Una de las cualidades del aficionado es una memoria selectiva muy generosa, de tal manera que lo mediocre se olvida, lo bueno pasa a ser excelente y lo excelente lo acerca a la leyenda. La suerte del toreo es lo olvidadizos que somos

Así que el toreo, llegado este momento del año y a la espera de echar fuera las fiestas navideñas, se refugia en los salones como tierra de asilo taurino. No hay más. Tampoco es nada malo. Se trata de una forma de ordenar ideas, de que los aficionados manifiesten pareceres, otra cosa es que se les escuche, de que se sientan protagonistas y útiles. También les permite rearmar el bolsillo y evitar el atoramiento de tanta y tanta feria simplona o, dicho de otra forma, es la manera de retroalimentar las ganas y las posibilidades de ver toros de nuevo. La actividad taurina en los salones de invierno, tan abundante estos días, también permite recordar al mundo que el toreo existe, que nadie lo ha derrotado, que sólo descansa para tomar impulso, pero el invierno se utiliza además, sigo con los aficionados, para magnificar lo bueno, que pasa a ser excelente, y para que lo excelente inicie el camino de la leyenda a la vez que se borra lo malo. Esa es una de las cualidades del aficionado, manejar una memoria selectiva muy generosa. Llegado este momento del año, lo mediocre se olvida y de lo malo se rescata lo positivo, aquello sí eran broncas dicen, como si la bronca en sí misma fuese una hazaña, obviando los motivos de la misma, que pasan a ser secundarios. Hay mil ejemplos sobre el tema, como las espantás de El Gallo, tantas veces añoradas o calificadas de gloriosas; o tardes como aquella de Cagancho en Almagro, tan repetidas por el genial gitano, de las que ahora sólo queda el recuerdo de la viñeta del ratón en el calabozo -¡Las siete y Cagancho sin llegar!-; o la de la lluvia de bocatas y otras viandas que cayó sobre El Cordobés en Pamplona, donde ya no volvió más, sin que nadie mente las inhibiciones de los artistas o cuente, cuando sale el caso, que el Benítez ese día de San Fermín no pegó un pase más allá de acompañar con la izquierda la trayectoria de un bocata que le pasó cerca y aún encrespó más el ambiente.

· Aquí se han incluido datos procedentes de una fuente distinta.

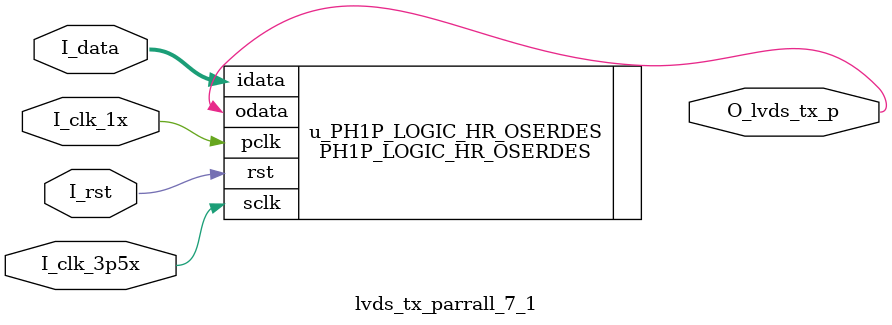
<source format=v>
module lvds_tx_parrall_7_1( 
	input	wire		I_clk_1x,		
	input	wire		I_clk_3p5x,	
	input	wire		I_rst,		
           	
	input	wire[6:0]	I_data,				         		
           
	output	wire		O_lvds_tx_p
);



	PH1P_LOGIC_HR_OSERDES #(
	  .ODDRMODE     ( "DDRX3P5"    )/*, //  DDRX1, DDRX2, DDRX3P5, DDRX4, DDRX5.  IDDR mode select.  
	  .DEVICE       ( "PH1P35"  )  //  "PH1P100", "PH1X100", "PH1P35", "PH1S35", "PH1P50".  Device selection.*/  
	)u_PH1P_LOGIC_HR_OSERDES(
	  .sclk         ( I_clk_3p5x    ), //  1-Bit input.                                
	  .pclk         ( I_clk_1x      ), //  1-Bit input.                                
	  .rst          ( I_rst        	), //  1-Bit input.                                
	  .idata        ( I_data      	), //  8-Bit input.                                
	  .odata        ( O_lvds_tx_p   )  //  1-Bit output.                                
	);
      
      
       
      
      
endmodule


</source>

Ni rastro de aquellos festivales que ayudaban a echar el invierno fuera y permitían mantener vivos a muchos toreros que andaban boquerones de pasta y oportunidades. De acabar con algo tan del invierno y tan torero se encargó la Administración con su burocracia y sus trabas…

Todo ello dicho del lado de los aficionados, porque los empresarios en este tiempo invernal no se inmutan más allá de sus estrategias personales ignorando que el sector necesita de planeamientos colectivos y bien pensados; mientras los matadores se dispersan, de tal manera que salvo contadas excepciones, las figuras sobre todo, dejan plantadas a las buenas gentes del salón sin reparar que le son necesarias y hay que ayudarles a activar sus ganas de ver toros porque el día que pierdan la capacidad de olvidar y reactivarse, adiós toreo y adiós figuras.

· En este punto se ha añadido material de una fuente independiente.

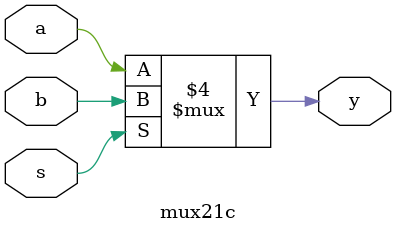
<source format=v>
module mux21c(a,b,s,y);
  input   a,b,s;
  output reg  y;   // y在always块中被赋值，一定要声明为reg型的变量

  always @ (*)
    if(s==0)
      y = a;
    else
      y = b;
endmodule

</source>
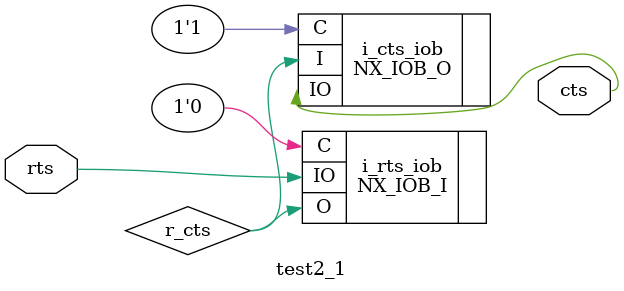
<source format=v>

module test2_1 (
  output         cts,
  input          rts
);

wire r_cts;


NX_IOB_I
  // module:~
  // native(1'b0)
  // ring('d0)
  // mandatory(1'b0)
  // protect(1'b0)
  // map_hdlports("IO£rts")
  // alias_vhdl("NX_IOB_I")
  // alias_vlog("")
  #(
   .differential("")
  ,.slewRate("")
  ,.termination("")
  ,.terminationReference("")
  ,.turbo("")
  ,.weakTermination("")
  ,.inputDelayLine("")
  ,.outputDelayLine("")
  ,.inputSignalSlope("")
  ,.outputCapacity("")
  ,.extra('d1)
  ,.locked(1'b0)
  ,.standard("")
  ,.drive("")
  ,.inputDelayOn("")
  ,.outputDelayOn("")
  ,.dynDrive("")
  ,.dynInput("")
  ,.dynTerm("")
  )
  i_rts_iob (
   .O(r_cts)
  ,.C(1'b0)
  ,.IO(rts)
);

NX_IOB_O
  // module:~
  // native(1'b0)
  // ring('d0)
  // mandatory(1'b0)
  // protect(1'b0)
  // map_hdlports("IO£cts")
  // alias_vhdl("NX_IOB_O")
  // alias_vlog("")
  #(
   .differential("")
  ,.slewRate("")
  ,.termination("")
  ,.terminationReference("")
  ,.turbo("")
  ,.weakTermination("")
  ,.inputDelayLine("")
  ,.outputDelayLine("")
  ,.inputSignalSlope("")
  ,.outputCapacity("")
  ,.extra('d2)
  ,.locked(1'b0)
  ,.standard("")
  ,.drive("")
  ,.inputDelayOn("")
  ,.outputDelayOn("")
  ,.dynDrive("")
  ,.dynInput("")
  ,.dynTerm("")
  )
  i_cts_iob (
   .I(r_cts)
  ,.C(1'b1)
  ,.IO(cts)
);

endmodule

</source>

Eso es el toreo de estos días, el que se repite todos los años, el que ayuda a que pasadas las navidades, por mucho que hayamos despotricado, andemos como locos por volver a la plaza, por ver a las figuras que no estuvieron en los salones porque no les petó y a los chicos que andan como locos por ser figura. Lo llevamos en los genes. Esa es la suerte del toreo. Lo olvidadizos que somos.